Zürich — Die schwedische Fotografin Lina Scheynius (*1981, Vänersborg, Schweden) ist Autodidaktin und fotografiert unermüdlich seit ihrem zehnten Lebensjahr, als sie eine Kamera geschenkt bekam. Zunächst lichtete sie ihr Umfeld ab. Mit der Zeit hat sie den Blick auf sich selbst, namentlich auf ihren nackten Körper gerichtet.
Seit 2006 veröffentlicht sie ihre Fotografien über Flickr, später kamen Tumblr, Facebook und Instagram hinzu. Gleich hatte sie sehr viele Followers, die zunehmend eine grosse Fangemeinde bilden.
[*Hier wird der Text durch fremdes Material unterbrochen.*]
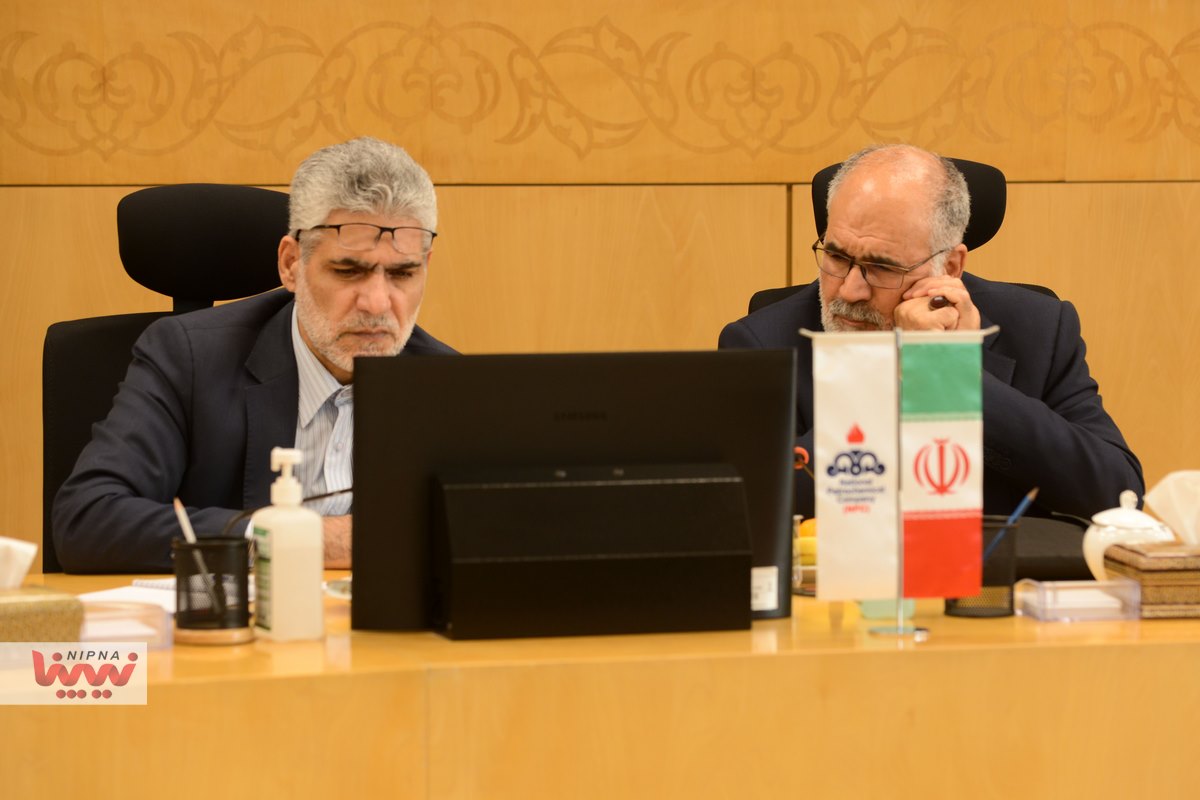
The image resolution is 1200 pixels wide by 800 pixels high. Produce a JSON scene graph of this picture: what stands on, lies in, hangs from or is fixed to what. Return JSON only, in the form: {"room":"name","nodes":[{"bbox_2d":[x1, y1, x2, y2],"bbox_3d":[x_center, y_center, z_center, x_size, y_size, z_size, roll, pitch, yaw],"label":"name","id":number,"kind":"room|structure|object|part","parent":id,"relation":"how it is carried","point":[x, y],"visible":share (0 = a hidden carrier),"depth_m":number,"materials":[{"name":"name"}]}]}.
{"room":"office","nodes":[
{"label":"office","id":0,"kind":"room"},
{"bbox_2d":[1,0,1199,569],"bbox_3d":[-0.224,-0.786,6.817,8.235,3.015,0.185,-1,4,-12],"label":"wall","id":1,"kind":"structure","parent":0,"point":[346,26],"depth_m":6.83,"materials":[{"name":"brown wood"}]},
{"bbox_2d":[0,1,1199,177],"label":"wall decoration","id":2,"kind":"object","parent":1,"relation":"attached to","point":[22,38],"visible":0.89,"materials":[{"name":"brown wood"}]},
{"label":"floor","id":3,"kind":"structure","parent":0,"visible":0},
{"bbox_2d":[44,183,290,572],"bbox_3d":[-0.459,0.267,5.538,0.632,1.080,0.656,-1,4,-12],"label":"office chair","id":4,"kind":"object","parent":3,"relation":"on","point":[78,339],"visible":0.27,"depth_m":5.64,"materials":[{"name":"black"}]},
{"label":"headrest","id":5,"kind":"part","parent":4,"relation":"part of","materials":[{"name":"black"}]},
{"bbox_2d":[55,134,458,571],"bbox_3d":[-0.376,0.148,5.255,0.594,0.913,0.570,-2,4,-27],"label":"man","id":6,"kind":"object","parent":4,"relation":"on","point":[341,362],"visible":0.55,"depth_m":5.11},
{"bbox_2d":[0,569,1199,799],"bbox_3d":[-0.030,0.582,4.304,3.099,0.690,1.035,-1,4,-12],"label":"desk","id":7,"kind":"object","parent":3,"relation":"on","point":[1102,651],"visible":0.71,"depth_m":4.02,"materials":[{"name":"brown wood"}]},
{"bbox_2d":[0,585,82,642],"bbox_3d":[-0.604,0.212,4.001,0.169,0.081,0.135,-3,4,-37],"label":"tissue box","id":8,"kind":"object","parent":7,"relation":"on","point":[52,616],"visible":0.89,"depth_m":3.96,"materials":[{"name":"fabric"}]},
{"bbox_2d":[0,536,37,589],"bbox_3d":[-0.629,0.162,4.080,0.134,0.071,0.101,-1,4,-12],"label":"tissue","id":9,"kind":"object","parent":8,"relation":"in","point":[22,546],"visible":0.99,"depth_m":4.07,"materials":[{"name":"white paper"}]},
{"bbox_2d":[79,598,170,650],"bbox_3d":[-0.497,0.225,4.067,0.146,0.043,0.093,-1,4,-12],"label":"box","id":10,"kind":"object","parent":7,"relation":"on","point":[156,619],"visible":0.61,"depth_m":4.06,"materials":[{"name":"clear plastic"}]},
{"bbox_2d":[79,579,176,615],"bbox_3d":[-0.460,0.211,4.372,0.203,0.018,0.245,2,4,25],"label":"notebook","id":11,"kind":"object","parent":7,"relation":"on","point":[113,595],"visible":0.39,"depth_m":4.38,"materials":[{"name":"white paper"}]},
{"bbox_2d":[169,535,251,644],"bbox_3d":[-0.391,0.190,4.176,0.091,0.103,0.091,-1,4,-12],"label":"pen holder","id":12,"kind":"object","parent":7,"relation":"on","point":[240,544],"visible":0.92,"depth_m":4.14,"materials":[{"name":"black metal"}]},
{"bbox_2d":[174,498,219,611],"bbox_3d":[-0.402,0.176,4.212,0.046,0.145,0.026,-1,4,-12],"label":"pen","id":13,"kind":"object","parent":12,"relation":"in","point":[177,507],"visible":0.66,"depth_m":4.20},
{"bbox_2d":[219,487,353,536],"bbox_3d":[-0.303,0.154,4.630,0.242,0.139,0.067,-1,4,-12],"label":"microphone","id":14,"kind":"object","parent":7,"relation":"on","point":[327,495],"visible":0.34,"depth_m":4.61,"materials":[{"name":"black plastic"}]},
{"bbox_2d":[251,448,323,642],"bbox_3d":[-0.313,0.145,4.183,0.064,0.201,0.072,-2,4,-29],"label":"sanitizer bottle","id":15,"kind":"object","parent":7,"relation":"on","point":[282,567],"visible":0.99,"depth_m":4.16,"materials":[{"name":"plastic"}]},
{"bbox_2d":[323,577,351,599],"bbox_3d":[-0.207,0.205,4.433,0.177,0.019,0.175,-1,4,-12],"label":"saucer","id":16,"kind":"object","parent":7,"relation":"on","point":[336,588],"visible":0.18,"depth_m":4.43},
{"bbox_2d":[344,348,798,639],"bbox_3d":[-0.023,0.097,4.232,0.471,0.291,0.182,-1,4,-12],"label":"computer monitor","id":17,"kind":"object","parent":7,"relation":"on","point":[747,577],"visible":0.95,"depth_m":4.20,"materials":[{"name":"black plastic"}]},
{"bbox_2d":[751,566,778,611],"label":"label","id":18,"kind":"object","parent":17,"relation":"attached to","point":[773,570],"visible":0.75,"depth_m":4.28,"materials":[{"name":"white paper"}]},
{"bbox_2d":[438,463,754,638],"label":"monitor stand","id":19,"kind":"object","parent":7,"relation":"on","point":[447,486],"visible":0.97,"depth_m":4.21,"materials":[{"name":"black plastic"}]},
{"bbox_2d":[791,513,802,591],"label":"glass","id":20,"kind":"object","parent":7,"relation":"on","point":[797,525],"visible":0.39,"depth_m":4.50,"materials":[{"name":"clear glass"}]},
{"bbox_2d":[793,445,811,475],"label":"microphone","id":21,"kind":"object","parent":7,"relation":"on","point":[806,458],"visible":0.28,"depth_m":4.74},
{"bbox_2d":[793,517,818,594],"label":"fruit bowl","id":22,"kind":"object","parent":7,"relation":"on","point":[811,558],"visible":0.24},
{"bbox_2d":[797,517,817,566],"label":"fruit","id":23,"kind":"object","parent":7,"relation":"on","point":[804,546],"visible":0.2,"depth_m":4.67,"materials":[{"name":"yellow food"}]},
{"bbox_2d":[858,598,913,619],"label":"container","id":24,"kind":"object","parent":7,"relation":"on","point":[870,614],"visible":0.24,"depth_m":4.37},
{"bbox_2d":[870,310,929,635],"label":"flag stand","id":25,"kind":"object","parent":7,"relation":"on","point":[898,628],"visible":0.68,"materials":[{"name":"silver metal"}]},
{"bbox_2d":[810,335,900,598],"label":"flag","id":26,"kind":"object","parent":25,"relation":"attached to","point":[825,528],"visible":0.96,"depth_m":4.42,"materials":[{"name":"white fabric"}]},
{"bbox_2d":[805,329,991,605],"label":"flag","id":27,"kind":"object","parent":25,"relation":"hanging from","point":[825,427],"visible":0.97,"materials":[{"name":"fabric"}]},
{"bbox_2d":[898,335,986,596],"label":"flag","id":28,"kind":"object","parent":25,"relation":"attached to","point":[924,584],"visible":0.96,"depth_m":4.37,"materials":[{"name":"fabric"}]},
{"bbox_2d":[942,517,1019,617],"bbox_3d":[0.405,0.178,4.414,0.093,0.101,0.092,-1,4,-12],"label":"pen holder","id":29,"kind":"object","parent":7,"relation":"on","point":[989,528],"visible":0.56,"depth_m":4.38,"materials":[{"name":"black metal"}]},
{"bbox_2d":[981,486,1040,563],"bbox_3d":[0.425,0.161,4.491,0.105,0.128,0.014,-1,4,-17],"label":"pen","id":30,"kind":"object","parent":29,"relation":"in","point":[1032,495],"visible":0.51,"depth_m":4.49,"materials":[{"name":"blue"}]},
{"bbox_2d":[1017,578,1140,621],"bbox_3d":[0.501,0.209,4.338,0.120,0.038,0.083,-1,4,-12],"label":"box","id":31,"kind":"object","parent":7,"relation":"on","point":[1086,584],"visible":0.98,"depth_m":4.31,"materials":[{"name":"clear plastic"}]},
{"bbox_2d":[1083,488,1172,584],"bbox_3d":[0.586,0.160,4.617,0.110,0.125,0.111,-1,4,-12],"label":"sugar bowl","id":32,"kind":"object","parent":7,"relation":"on","point":[1090,546],"visible":0.57,"depth_m":4.59,"materials":[{"name":"white ceramic"}]},
{"bbox_2d":[1106,541,1199,617],"bbox_3d":[0.644,0.192,4.416,0.167,0.072,0.147,-1,4,-12],"label":"tissue box","id":33,"kind":"object","parent":7,"relation":"on","point":[1126,563],"visible":0.92,"depth_m":4.34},
{"bbox_2d":[1143,468,1199,546],"bbox_3d":[0.656,0.116,4.396,0.137,0.094,0.106,-1,4,-12],"label":"tissue","id":34,"kind":"object","parent":33,"relation":"in","point":[1161,488],"visible":0.99,"depth_m":4.38,"materials":[{"name":"white paper"}]},
{"bbox_2d":[748,153,1051,313],"bbox_3d":[0.467,0.180,6.058,0.624,1.050,0.665,0,4,1],"label":"office chair","id":35,"kind":"object","parent":3,"relation":"on","point":[830,169],"visible":0.07,"depth_m":6.20,"materials":[{"name":"black leather"}]},
{"bbox_2d":[718,145,1148,532],"bbox_3d":[0.448,0.089,5.721,0.539,0.843,0.578,-3,5,-43],"label":"man","id":36,"kind":"object","parent":35,"relation":"on","point":[1055,437],"visible":0.55,"depth_m":5.63},
{"bbox_2d":[929,294,949,309],"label":"ring","id":37,"kind":"object","parent":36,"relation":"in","point":[935,304],"visible":0.5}
]}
Social Media setzt Lina Scheynius ein, um ihre visuelle Leistung zu präsentieren und zu experimentieren. «Ich mag wirklich, dass auf online nichts dauerhaft ist», erklärt sie, und dies gibt ihr ein Gefühl der Freiheit. Am liebsten dokumentiert sie ihre Fotografien in selbstveröffentlichten Fotobüchern. Ihr erstes brachte sie 2008 heraus, darauf folgte fast jedes Jahr ein weiteres, gebundenes Nachfolgemodell und nun ist mit dem eben erschienen Buch eine neunteilige Reihe von offenen Journalen zusammengekommen. Ausser den differenten schwarz-weiss Fotografien sind die meisten der darin abgebildeten Werke auch in der Ausstellung zu sehen. Es sind Nackt-, Naturaufnahmen und Stillleben. Scheynius’ Umgang mit Nacktheit ist erfrischend natürlich und unbeschwert. Davon zeugt eine Reihe von Fotoarbeiten, die zufällig, fast roh aussehen, doch atmosphärisch aufgeladen sind: Etwa Lina Scheynius nackt auf einem Bett mit zerknülltem Bettlaken liegend, eingetaucht in ein zartes Lichtspiel. Die Lichtführung ist ausgeklügelt und die Komposition fein austariert. Als üppig-fleischlich nimmt sich der Blick ins Innere einer Rose aus, der die verwickelten Linien ihrer überlappenden Blumenblätter darstellt. Immer wieder hat die Fotografin in träumerisch beleuchteten, pastellfarbenen oder monochromen Kompositionen ihre Liebe zur Natur bekundet.
Mittlerweile arbeitet sie vermehrt mit Andeutungen: zum Beispiel mit einer leuchtend roten, angebissenen Pflaume in ihrer auf ihrem Oberschenkel ruhenden Hand. Diese Tendenz des «sich zurück nehmens» verstärkt sie noch mit den Mehrfachbelichtungen. In ‹Me in South of France, Summer 2016› tauchen in einer doppelt belichteten Fotografie hinter einer Fülle von kleinen Blüten der Fuchsien die Kontouren der Künstlerin auf, die so mit der Umgebung zu verschmelzen scheint, und dennoch ihrer Sprache treu bleibt, die Motive ineinander übergehen zu lassen.